The House Judiciary Committee’s written report, issued in January 2020, suggested that the ERA

could provide a basis for Congress to engage in affirmative efforts to support gender equality both at home and in the workplace. Additionally, under some theories, the ERA could provide a basis for plaintiffs to challenge laws or policies that have a disparate impact on women, or support efforts to create gender balance in certain contexts.  Additionally, the ERA's prohibition against discrimination “on account of sex” could be interpreted to prohibit discrimination on the basis of sexual orientation or gender identity.

In the floor debate leading to the House’s vote to lift the deadline, several Congresswomen from various states, ranging in age, race, and ethnic background, spoke to give the ERA meaning, including some who opposed it.  Speaker Nancy Pelosi said the ERA would help protect pregnant women and new mothers who were in the workforce.  Congresswoman Rashida Tlaib, the first Muslim woman ever elected to Congress, said that the ERA was “about women of color, women with disabilities, transgender women, immigrant women.” In both the Judiciary Committee report and the floor debate, ERA opponents expressed the fear that the ERA would expand abortion access, to which Judiciary Committee Chairman Nadler responded, “If people on the other side want to admit that equality of rights under the law means there must be a constitutional right to abortion, well, that is wonderful.“ Congress – the lawmaking body of democratically elected representatives from throughout the nation – is the only institution that can make the ERA address twenty-first century concerns, as new constitutional meanings emerge from dynamic dialogue with the political opposition.

In the Senate, Republican Lisa Murkowski has cosponsored S.J. 6, lifting the ERA deadline, along with Democrat Ben Cardin.  The Senate resolution now has 48 cosponsors.  On June 4, 2020, Senator Murkowski recognized the 101st anniversary of the Senate’s adoption of the women’s suffrage amendment.
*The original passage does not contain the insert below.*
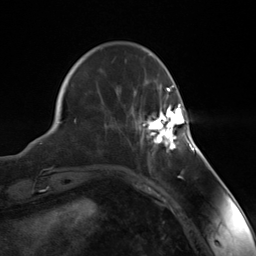
Breast MRI (dynamic contrast-enhanced), one axial slice. Position 38 of 124 along the scan axis. Cropped to one breast. Dynamic contrast-enhanced series, time point 2 of 7 at this slice position (early post-contrast). 3 T. TE 1.8 ms, TR 4.7 ms. 256 × 256 image matrix. Female patient.
Outlined on this slice (semi-automatically segmented with operator editing):
- enhancing-tissue mask used for the functional tumour volume (all voxels passing the contrast-enhancement thresholds inside the analysis volume; usually the tumour): bounding box (x1, y1, x2, y2) in pixels: (141, 103, 188, 152)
She pointed to Virginia’s ratification of the ERA and urged her Senate colleagues to remove the deadline. “I have asserted time and again . . . that you cannot put a time limit on women’s equality. . . Women’s equality is fundamental to the American way of life, and it is far past time to be expressly recognized in the Constitution.” In that same speech, she acknowledged the persistence of racial injustice and its connection to the struggle for women’s equality: “Today, June 4, is not only a recognition of women’s suffrage, but it is the funeral of George Floyd.”

Congressional efforts to remove the ratification deadline create opportunities for lawmakers to articulate why the ERA remains necessary and what its twenty-first century goals are. Congressional completion of ERA ratification will make the contributions of women lawmakers part of the twenty-first century ERA’s legislative history.  A judicial decision about the ratification deadline simply can’t do the feminist heavy lifting that the women in Congress are doing.  In 1978, women in Congress led the first extension of the ERA deadline, and clarified the ERA’s goals in those debates.  In the past year, as it debated the deadline removal, Congress has been at the center of updating the ERA to respond to the twenty-first century needs of all the nation’s people.  These meanings will become part of the ERA if Congress acts to remove the deadline.